The networks learn in an unsupervised way, meaning that they don't know what they are trying to learn; they just try to find structure in the data. The competing networks certainly don't know what arcing or vibration analysis is. "Yet neural networks are evolving into those domain experts," says Husain.
Most physical systems have alert thresholds for particular measurements like pressure or vibration. Exceeding them indicates trouble. "So as we find a neural network making a projection that starts to tend towards a violation of any one of those thresholds, then we know that the behavior and the features that neural network is looking at are the ones that are causing the machine to go out of whack," Husain explains.
Once a model built from the best neural networks finds an anomaly in the sensor or other data, a second opinion is sought from IBM's Watson. Machine learning systems often generate many false positives, which in this case means flagging a problem when there isn’t one. Industrial equipment is expensive to shut down. "The whole game now is how do you get to get to no unplanned downtime. How do I fix things when it’s the minimum possible cost?" says Courtney. Neural networks are also black boxes. They are often very accurate in their predictions, but they can’t tell you why they are predicting something.
"Watson is our in-context advisory service," says Husain. "Watson is the system that we train on the manuals, the existing industry literature pertaining to all of the assets that we monitor." While the neural networks are trained on the kind of structured and semi-structured data more easily understood by machines, Watson can learn from research papers, manuals, and other literature written by humans, what Machine Learning researchers call natural language.
Sparkcongnition sends natural language queries to Watson. Watson reads all the relevant literature and returns an answer including how confident it is in that answer. It also presents evidence for its conclusion in natural language. Watson can often even tell Sparkcognition how to fix the problem detected, based on the technical literature.
Sparkcognition now works with some of the largest energy companies in the U.S, one of whom monitors a considerable number of hydraulic pumps. Leaks in those pumps lead to failures which are usually detected when a maintenance crew physically spots the leak.
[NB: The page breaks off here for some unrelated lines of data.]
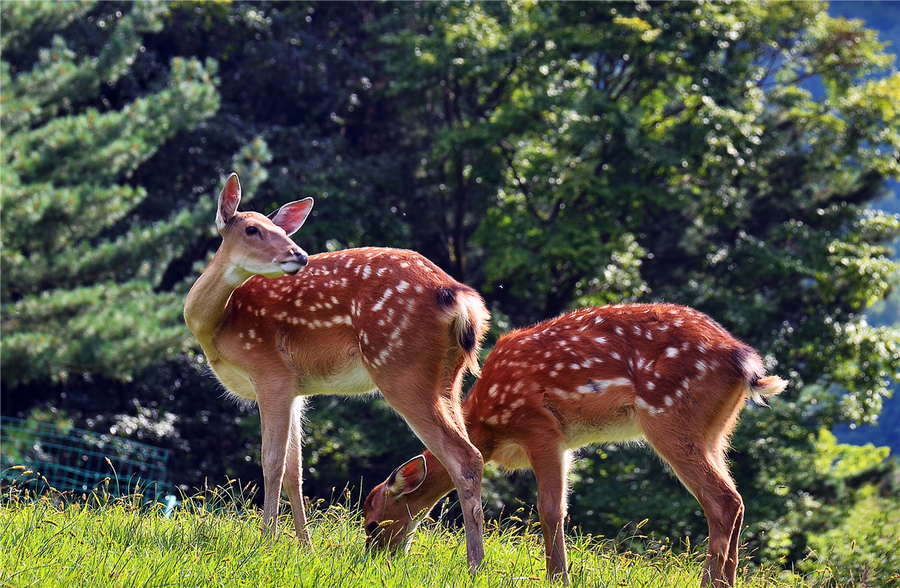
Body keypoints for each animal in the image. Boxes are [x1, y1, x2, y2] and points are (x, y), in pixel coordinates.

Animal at [185, 173, 492, 568]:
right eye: (252, 229)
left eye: (279, 230)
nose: (299, 255)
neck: (220, 323)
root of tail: (460, 299)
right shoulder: (295, 388)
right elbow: (295, 471)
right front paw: (305, 548)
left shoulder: (270, 372)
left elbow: (271, 462)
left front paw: (265, 543)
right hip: (448, 377)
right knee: (472, 454)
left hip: (401, 368)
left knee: (464, 457)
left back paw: (474, 565)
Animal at [366, 306, 788, 584]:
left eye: (372, 523)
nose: (371, 560)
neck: (488, 426)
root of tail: (744, 361)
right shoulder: (567, 442)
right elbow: (560, 508)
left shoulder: (540, 426)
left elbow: (549, 509)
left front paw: (558, 578)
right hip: (716, 431)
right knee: (736, 500)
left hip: (670, 418)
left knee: (722, 500)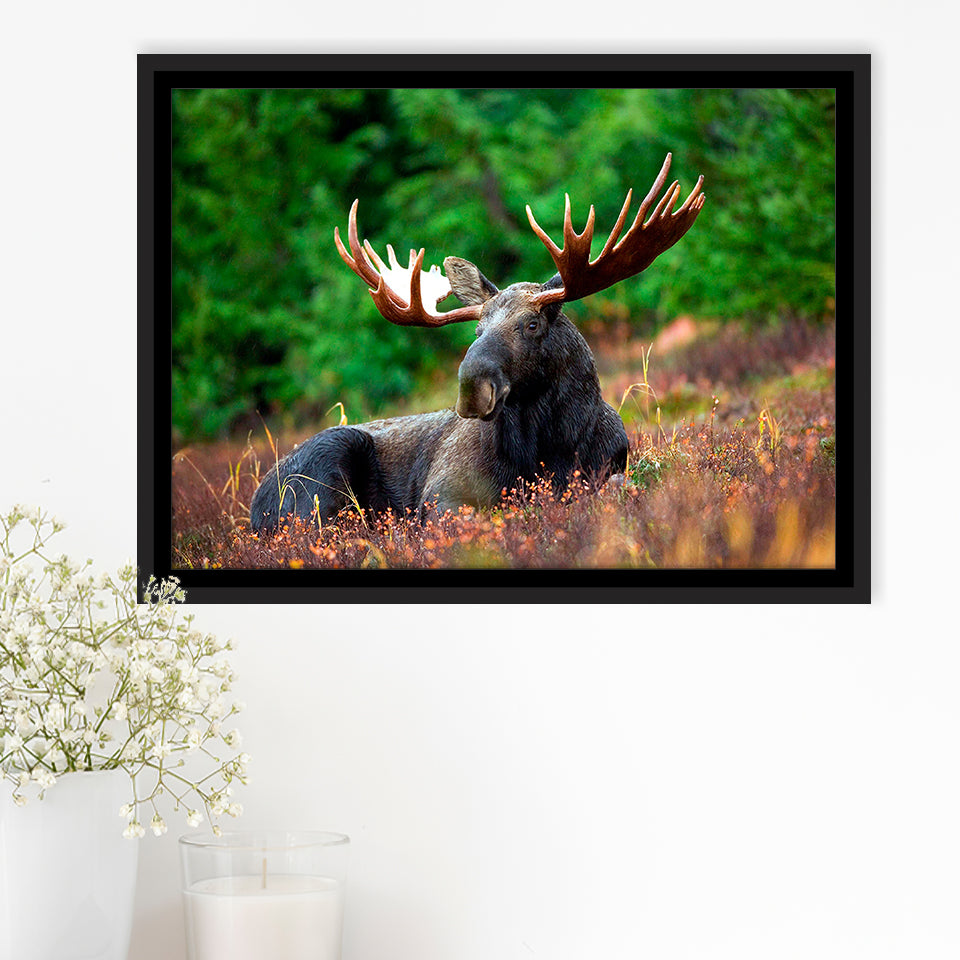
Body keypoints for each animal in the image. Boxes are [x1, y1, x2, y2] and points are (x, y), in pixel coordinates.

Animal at [249, 153, 704, 535]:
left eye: (532, 324)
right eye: (477, 329)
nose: (472, 387)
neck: (550, 448)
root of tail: (255, 507)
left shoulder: (609, 466)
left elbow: (618, 486)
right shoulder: (442, 494)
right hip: (324, 470)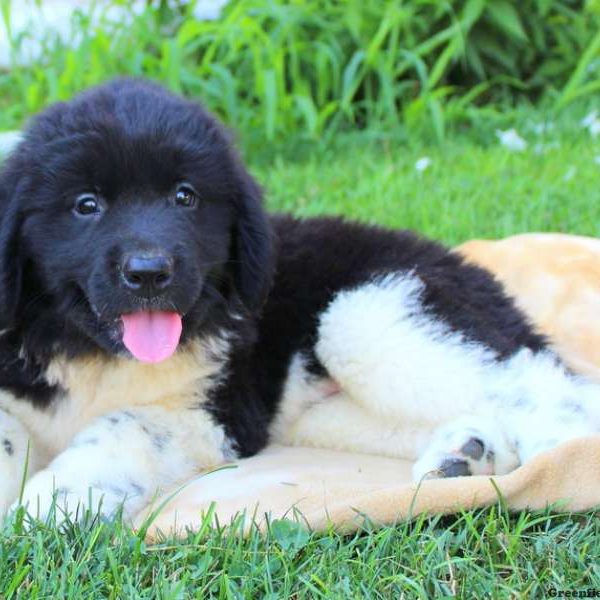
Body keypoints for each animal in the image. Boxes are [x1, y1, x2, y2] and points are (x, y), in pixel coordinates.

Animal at [0, 78, 596, 520]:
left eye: (185, 197)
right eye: (86, 205)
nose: (149, 273)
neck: (96, 355)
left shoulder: (223, 406)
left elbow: (127, 425)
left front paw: (60, 500)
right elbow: (11, 433)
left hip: (371, 315)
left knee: (552, 389)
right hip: (328, 415)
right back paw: (466, 455)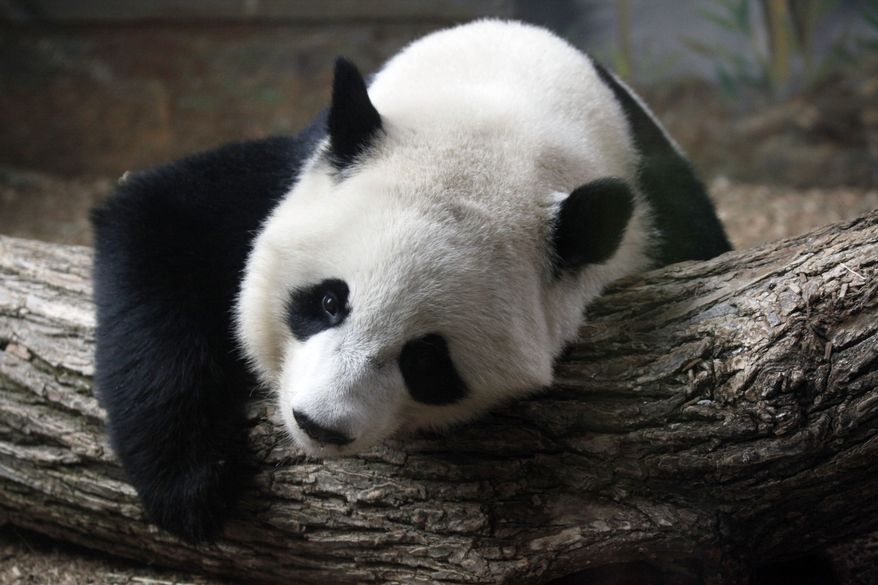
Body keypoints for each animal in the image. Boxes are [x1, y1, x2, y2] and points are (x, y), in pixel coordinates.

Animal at [91, 19, 730, 541]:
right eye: (329, 301)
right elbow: (155, 219)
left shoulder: (658, 223)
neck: (498, 107)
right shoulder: (296, 170)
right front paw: (192, 487)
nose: (318, 424)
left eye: (426, 359)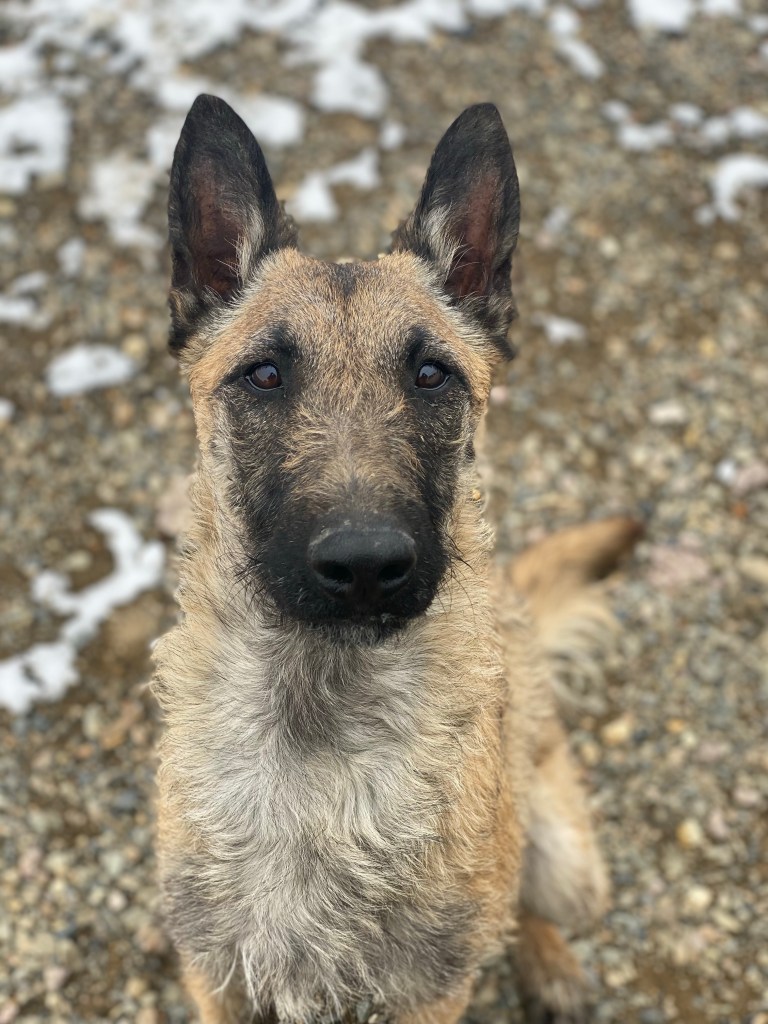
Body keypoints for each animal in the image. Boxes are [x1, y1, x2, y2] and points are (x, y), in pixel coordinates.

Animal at [153, 95, 640, 1024]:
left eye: (430, 374)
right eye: (264, 374)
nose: (366, 563)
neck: (320, 728)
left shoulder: (429, 991)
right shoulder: (215, 975)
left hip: (568, 868)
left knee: (525, 902)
But that can mean a delay of up to a week before a leak is noticed. "So we were given data from these pumps," says Husain. "And the company said, ‘Look, we were aware of one failure that happened in this data — and this data spanned many months — and our human data scientists can find this failure. Can your algorithms find it?’"
Sparkcognition’s staff ran their model and were able to determine exactly when the leak occurred (the company itself only knew the general time window) and why.
But there was something else in the data: a second failure. "They had simply not caught it, "says Husain. "Data can sometimes tell you more than even human observation can."